The reason for the latter is that most network interfaces do not hand over
packets bit by bit, but rather packet by packet. Thus, each packet is reported
as being transferred "instantaneously", resulting in
"infinite" (or rather indeterminable) bandwidth. Thus, when counting
single bits on the wire, there really is no such thing as
"bandwidth" because they aren't really moving from the network
stack's point of view (cf. Zeno's Paradox.)
A possible solution is to internally spline the packet sizes together and report
the bandwidth as the scalar integral over the given interval, but this has yet
to be implemented, and to be honest, would be the proverbial cruise missile to
destroy an ant hill.
That being said (whew!), a "good value" for
interval is usually somewhere between 0.5 and
2.
Difference between normal and 'dumb' bandwidth modes.¶
In normal bandwidth mode, when an interval exceeds the given bandwidth, the
extra bytes are "moved" into the next interval. This has the effect
of trying to imagine how overloaded an interface would be if the interface had
a smaller bandwidth, yet same amount of data tried to get through.

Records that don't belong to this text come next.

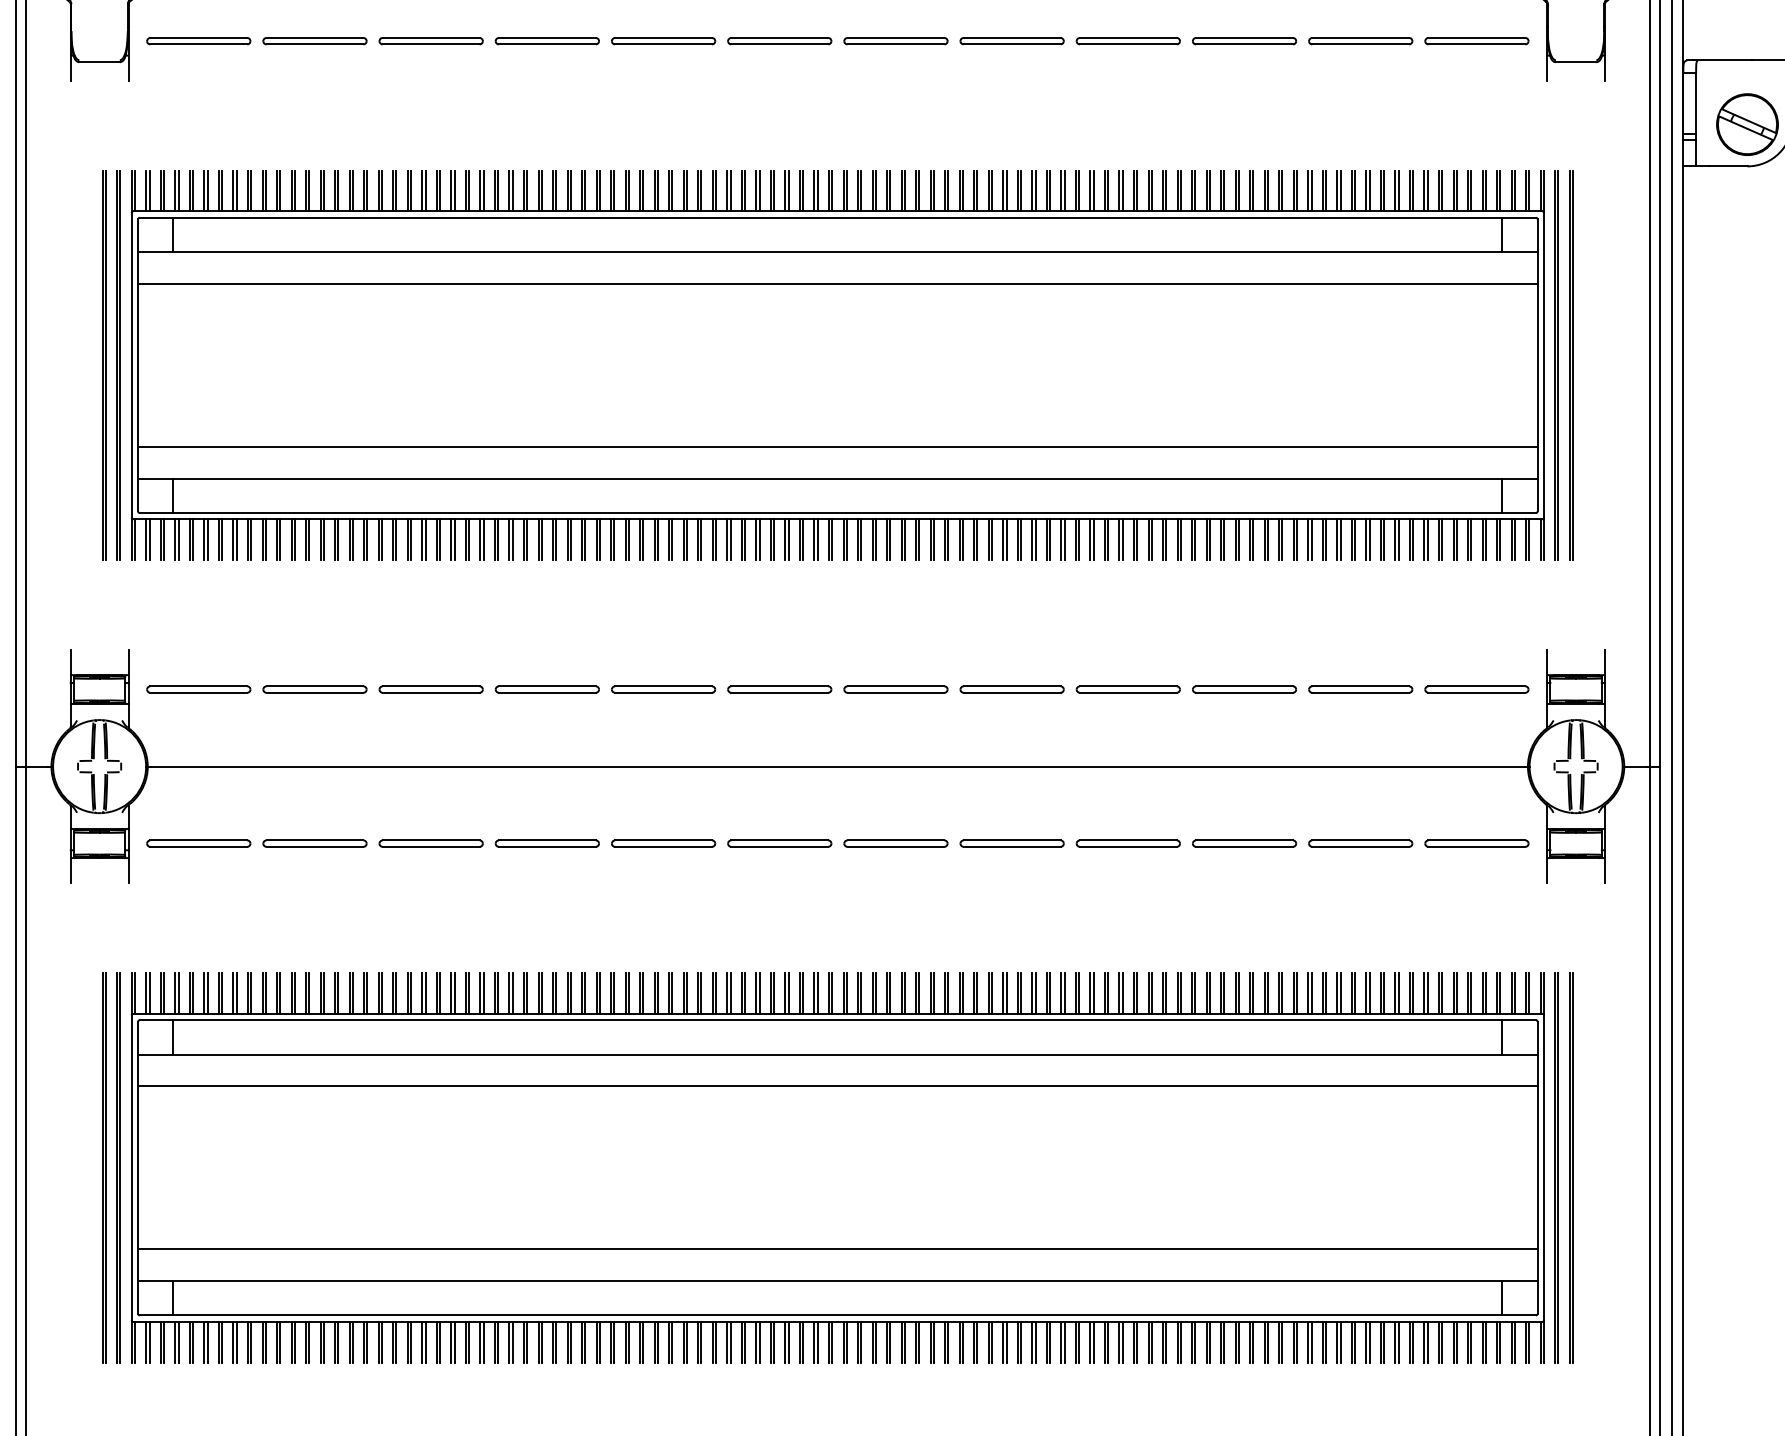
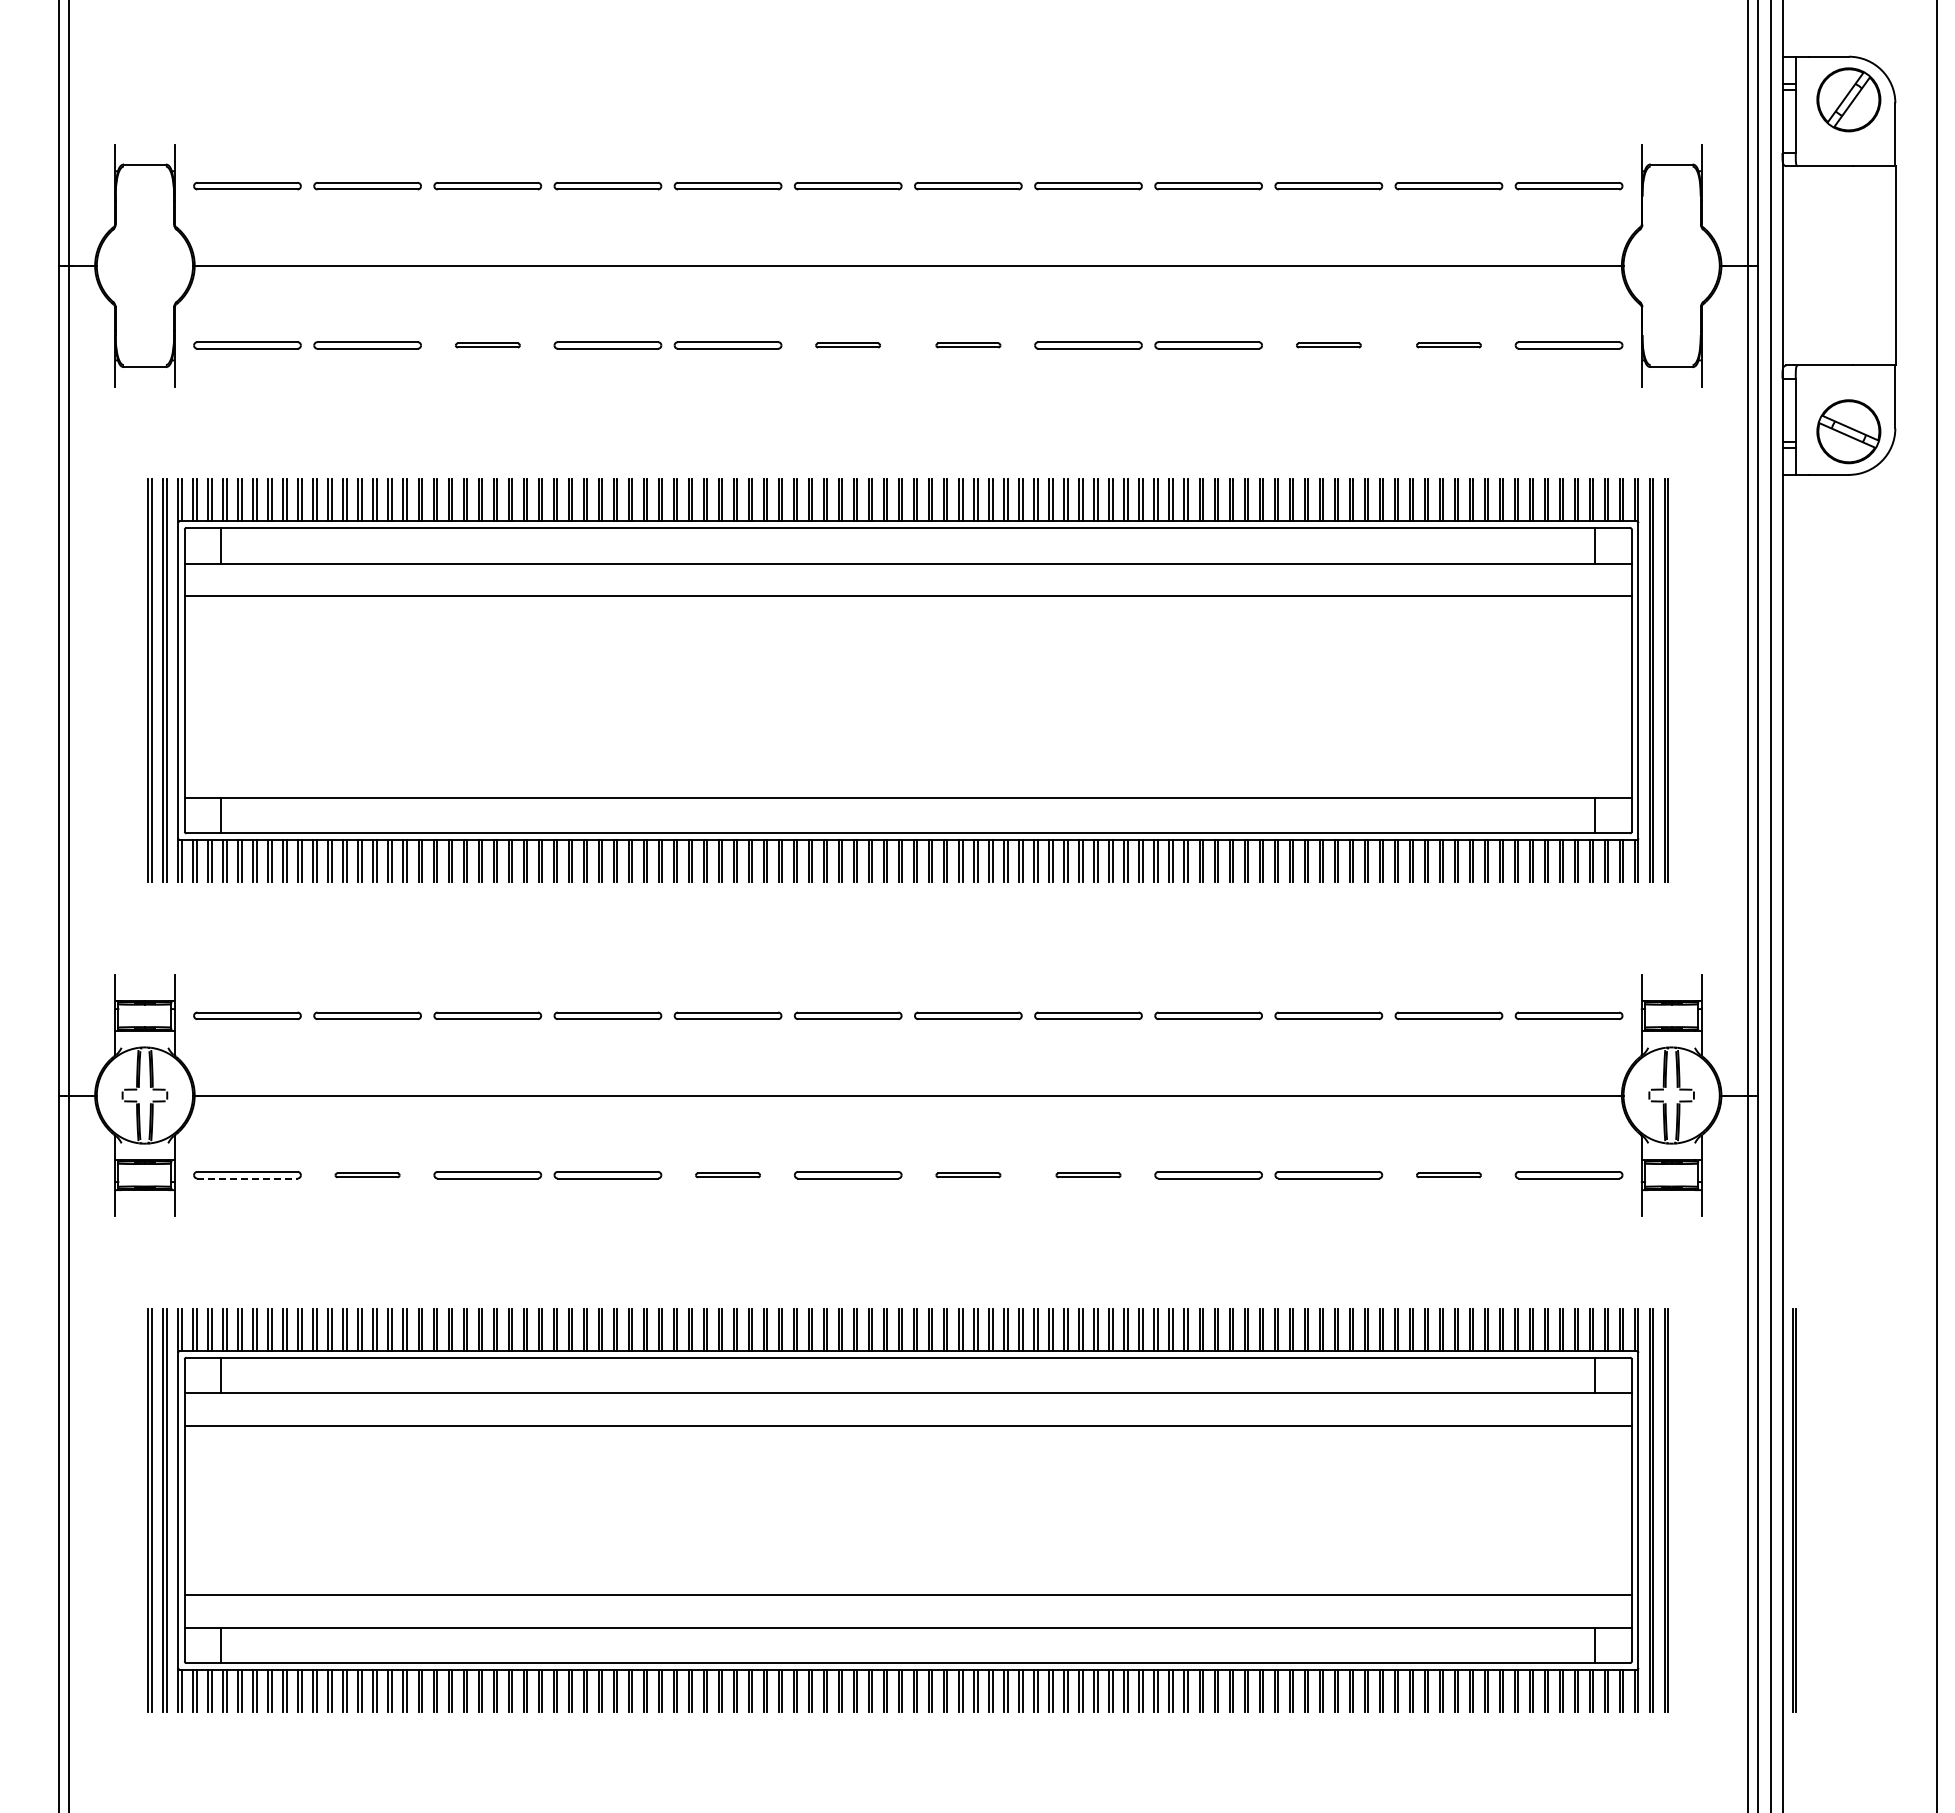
part: (430, 41) -> (487, 345), size x0.6
part: (779, 41) -> (847, 345), size x0.6
part: (896, 41) -> (968, 345), size x0.6
part: (1244, 41) -> (1328, 345), size x0.6
part: (1360, 41) -> (1448, 345), size x0.6
line: (837, 446) -> (907, 764), removed
part: (314, 843) -> (367, 1175), size x0.6
part: (663, 843) -> (727, 1175), size x0.6
part: (896, 843) -> (968, 1175), size x0.6
part: (1012, 843) -> (1088, 1175), size x0.6
part: (1360, 843) -> (1448, 1175), size x0.6
line: (198, 846) -> (247, 1178), solid -> dashed
line: (1693, 1167) -> (1793, 1510), added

In "dumb" bandwidth mode, each interval which exceeds the given
bandwidth is simply counted. Nothin' else.
HISTORY¶
tcpstat
was first written in Winter 1998
using
FreeBSD 3.0, and then finally retrofitted for
Linux in Spring 2000.
AUTHORS¶
Paul Herman
⟨pherman@frenchfries.net⟩
Cologne, Germany.
Please send all bug reports to this address.
BUGS¶
Due to a bug in libpcap, tcpstat will hang indefinitely under Linux when no
packets arrive. This is because the timeout in pcap_open_live() is ignored
under Linux when the interface is idle, which causes pcap_dispatch() to never
return.
Not tested with link types other than Ethernet, PPP, and "None" types.
There may be problems reading non-IPv4 packets across platforms when reading
null type link layers. This is due to a lack of a standardized packet type
descriptor in libpcap for this link type.
Snoop file formats cannot be read from stdin or named pipes.